In 2012, Khan, along with eight others, was convicted for plotting to blow up the London Stock Exchange, kill then-Mayor Boris Johnson and plant bombs in synagogues, among other places; he had also planned to set up a training camp for terrorists in Kashmir. His 2019 attack was evidently no flash in the pan or rush of blood to the head. After all, he was a disciple and close friend of the extremist preacher Anjem Choudary.
Initially, Khan was given an “indeterminate sentence,” a form of punishment introduced by Prime Minister Tony Blair’s government, which meant that he could be released only if the parole board thought that he no longer posed a threat to the public.
This type of sentence was struck down on appeal — not on the correct grounds that it violated the rule of law, amounting to arbitrary preventive detention, but because judges feared that it would lead to the prisoner being detained longer than necessary.
A judge replaced Khan’s indeterminate sentence with a 16-year prison term, though in practice, this meant only eight years in prison, since the Blair government had also passed a law allowing the release of prisoners on parole after they had served only half their terms.
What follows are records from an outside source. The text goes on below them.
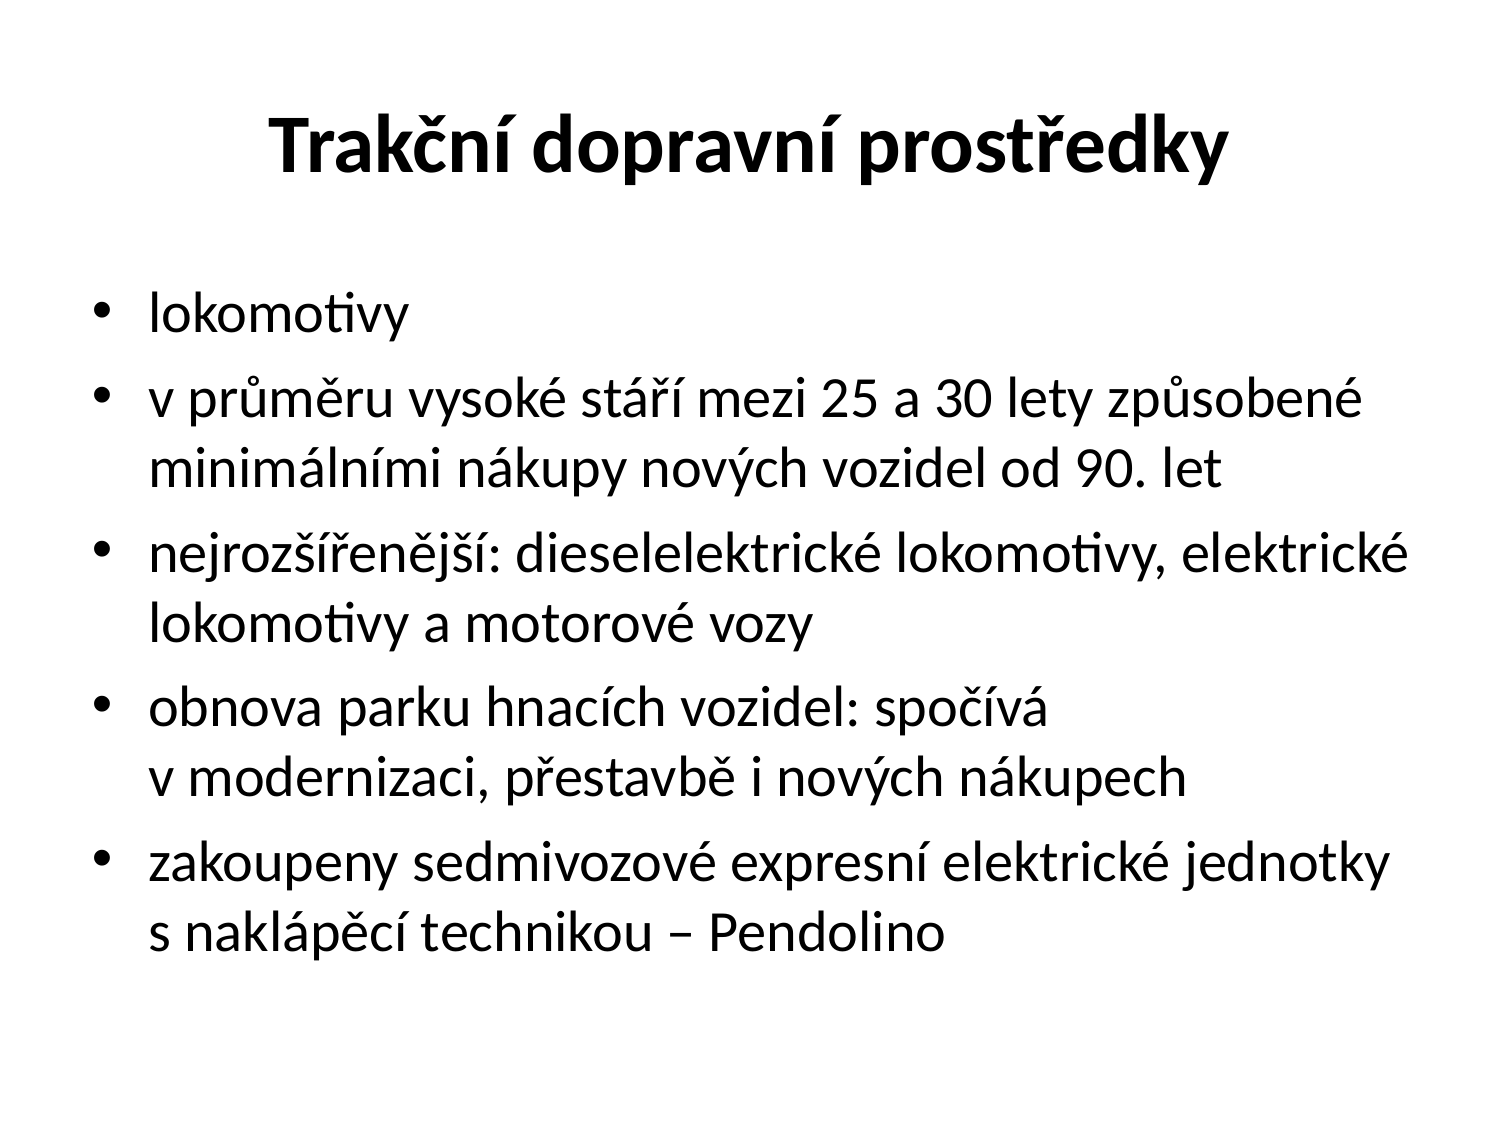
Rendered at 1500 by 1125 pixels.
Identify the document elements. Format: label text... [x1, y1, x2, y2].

list lokomotivy v průměru vysoké stáří mezi 25 a 30 lety způsobené minimálními nákupy nových vozidel od 90. let nejrozšířenější: dieselelektrické lokomotivy, elektrické lokomotivy a motorové vozy obnova parku hnacích vozidel: spočívá v modernizaci, přestavbě i nových nákupech zakoupeny sedmivozové expresní elektrické jednotky s naklápěcí technikou – Pendolino [76, 267, 1427, 1125]
title Trakční dopravní prostředky [75, 45, 1426, 233]
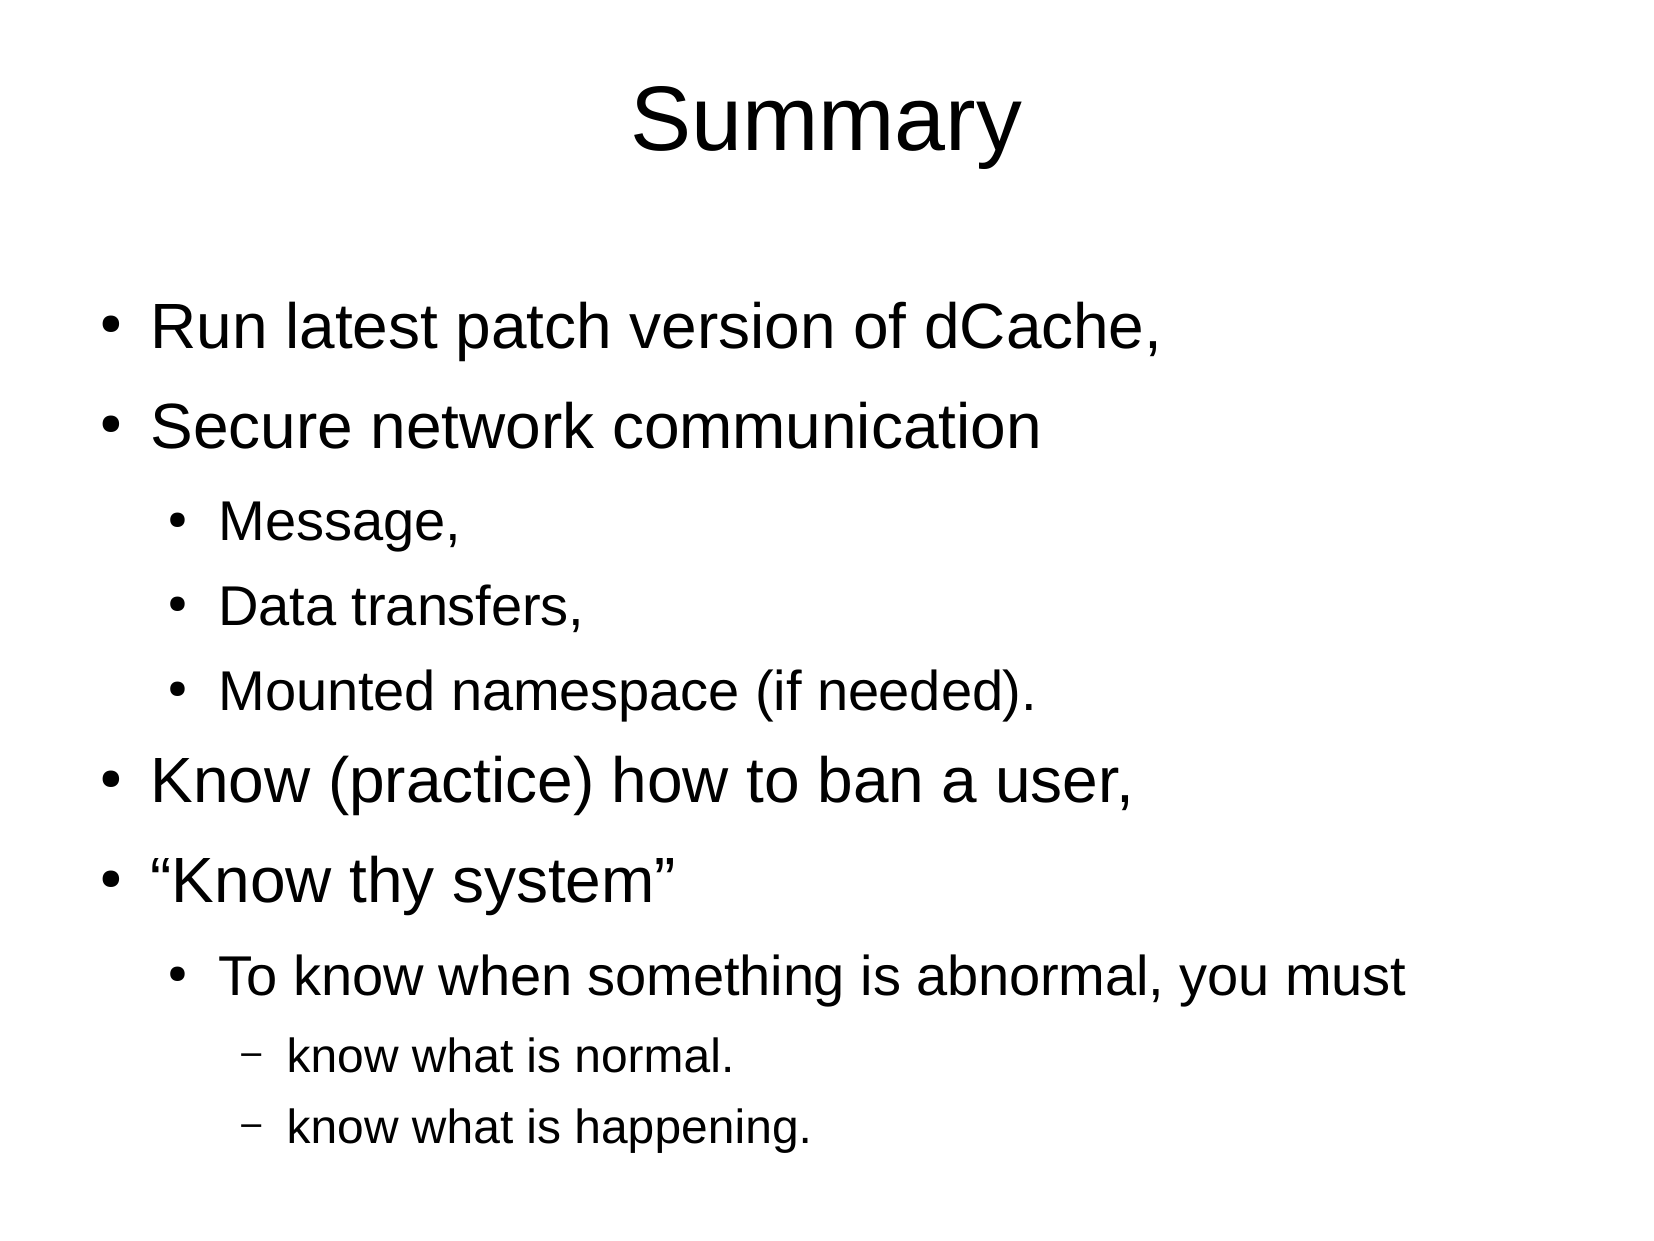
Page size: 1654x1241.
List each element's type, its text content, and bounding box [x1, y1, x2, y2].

title Summary [82, 56, 1571, 181]
list Run latest patch version of dCache, Secure network communication Message, Data transfers, Mounted namespace (if needed). Know (practice) how to ban a user, “Know thy system” To know when something is abnormal, you must know what is normal. know what is happening. [82, 290, 1571, 1163]
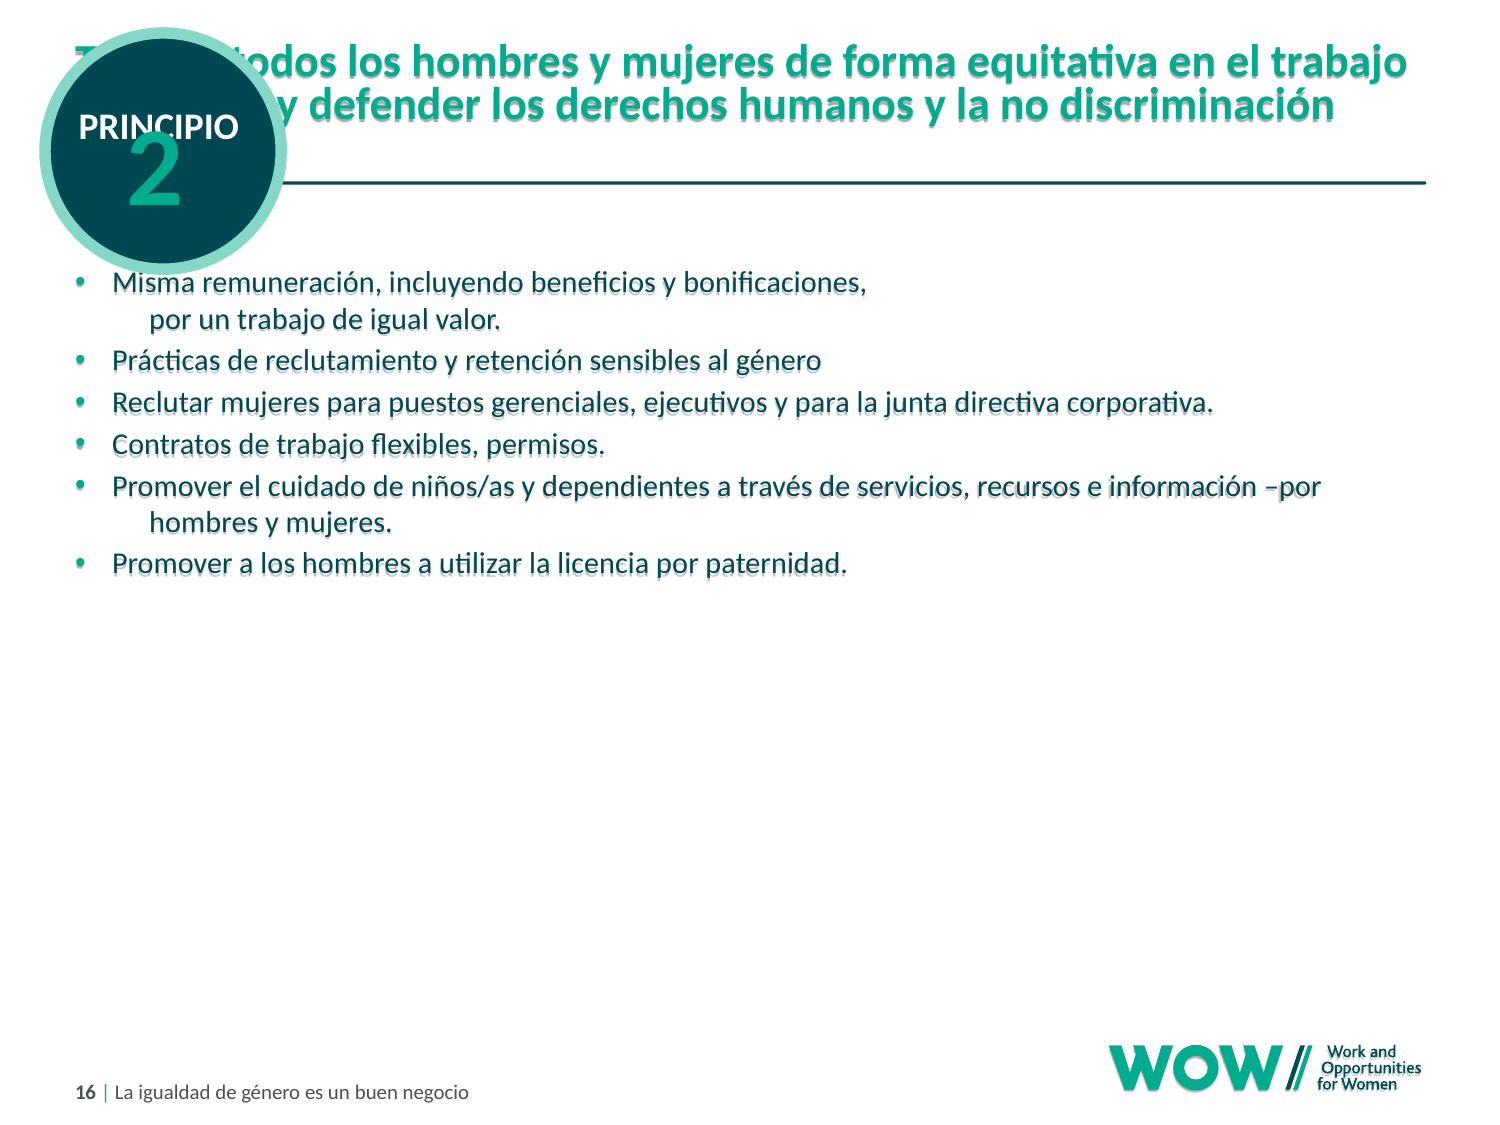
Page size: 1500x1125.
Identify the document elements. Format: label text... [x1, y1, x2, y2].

text_box [64, 216, 262, 270]
title Tratar a todos los hombres y mujeres de forma equitativa en el trabajo – respetar y defender los derechos humanos y la no discriminación [342, 35, 1356, 186]
text_box PRINCIPIO 2 [29, 65, 297, 216]
text_box [82, 32, 244, 65]
text_box 16 | La igualdad de género es un buen negocio [75, 1045, 700, 1106]
list Misma remuneración, incluyendo beneficios y bonificaciones, por un trabajo de igual valor. Prácticas de reclutamiento y retención sensibles al género Reclutar mujeres para puestos gerenciales, ejecutivos y para la junta directiva corporativa. Contratos de trabajo flexibles, permisos. Promover el cuidado de niños/as y dependientes a través de servicios, recursos e información –por hombres y mujeres. Promover a los hombres a utilizar la licencia por paternidad. [75, 351, 1365, 1018]
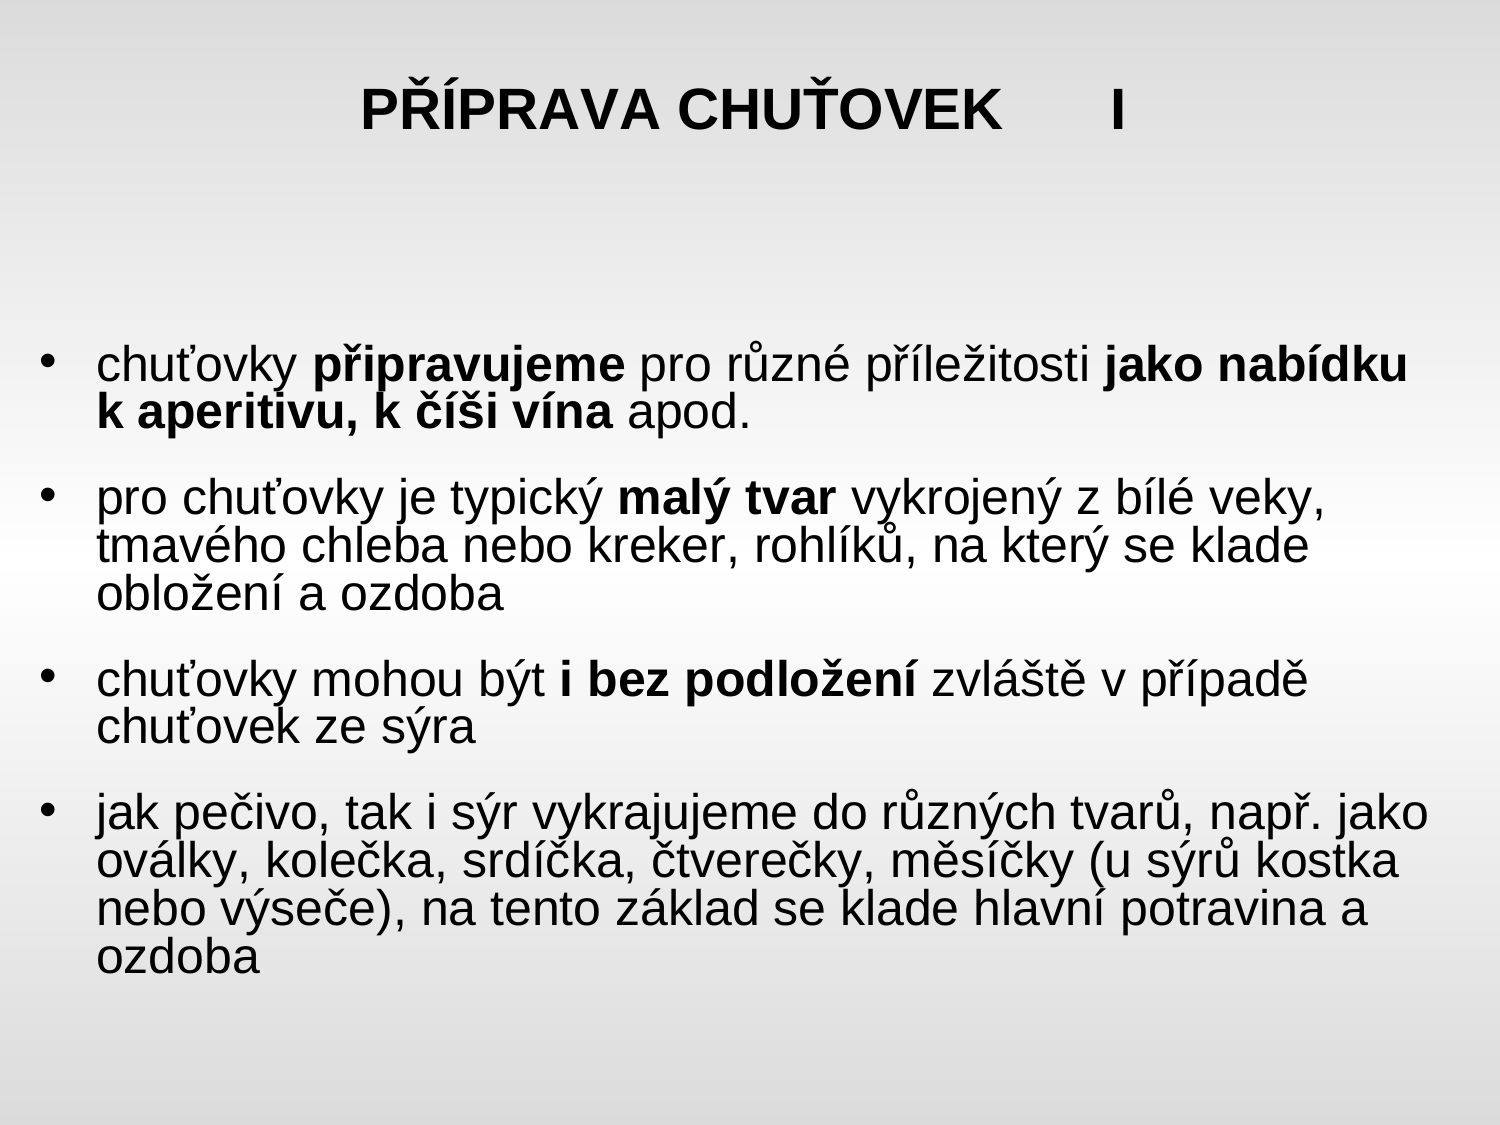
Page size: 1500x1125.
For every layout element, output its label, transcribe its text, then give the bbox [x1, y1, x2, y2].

list chuťovky připravujeme pro různé příležitosti jako nabídku k aperitivu, k číši vína apod. pro chuťovky je typický malý tvar vykrojený z bílé veky, tmavého chleba nebo kreker, rohlíků, na který se klade obložení a ozdoba chuťovky mohou být i bez podložení zvláště v případě chuťovek ze sýra jak pečivo, tak i sýr vykrajujeme do různých tvarů, např. jako oválky, kolečka, srdíčka, čtverečky, měsíčky (u sýrů kostka nebo výseče), na tento základ se klade hlavní potravina a ozdoba [24, 262, 1450, 1001]
title PŘÍPRAVA CHUŤOVEK I [62, 49, 1426, 163]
Khan was released from prison in 2018 without any input from the parole board.
Not surprisingly, there has been a public outcry, though as usual in Britain, it has focused, with almost infallible aim, on the wrong question: Why was Khan let out so early, without any assessment of his dangerousness, and inadequately supervised once released?
The public discussion in Britain in the wake of Khan’s terrorist attack reveals three superstitions that, thanks to the activities of criminologists, sociologists, psychologists and others, are now deeply ingrained in the minds of Western elites.
The first superstition is that terrorists are ill and are both in need of, and susceptible to, “rehabilitation” — as if there existed some kind of moral physiotherapy that would strengthen their moral fiber, or a psychological vaccine that would immunize them against terrorist inclinations.
The second is that, once terrorists have undergone these technical processes or treatments, it can be known for certain that the treatments have worked, and that it’s possible to assess whether the terrorists still harbor violent desires.
And the third is that there exists a way of monitoring terrorists after their release that will prevent them from carrying out attacks, should they somehow slip through the net.
All three superstitions are false, as the Khan case amply demonstrates, though they have provided much lucrative employment for the college-educated and have contributed greatly to Britain’s deterioration from a comparatively well-ordered society to a society with one of the West’s highest rates of serious crime.
Their broad public acceptance was evident in the remarks of Labour party leader Jeremy Corbyn, who, after the attack, said that terrorists should undergo rehabilitation rather than serve full prison sentences. Meanwhile, the father of the slain young criminologist said that he would not want his son’s death to be “used as a pretext for more draconian sentences.”
Decadence can go little further. I recall a passage from G.K. Chesterton: “The modern world,” he wrote, “is not evil; in some ways the modern world is far too good.” But the virtues — in this case, mercy to criminals — are “let loose; and the virtues wander more wildly, and the virtues do more terrible damage.”
Theodore Dalrymple is a contributing editor of City Journal, from which this column was adapted.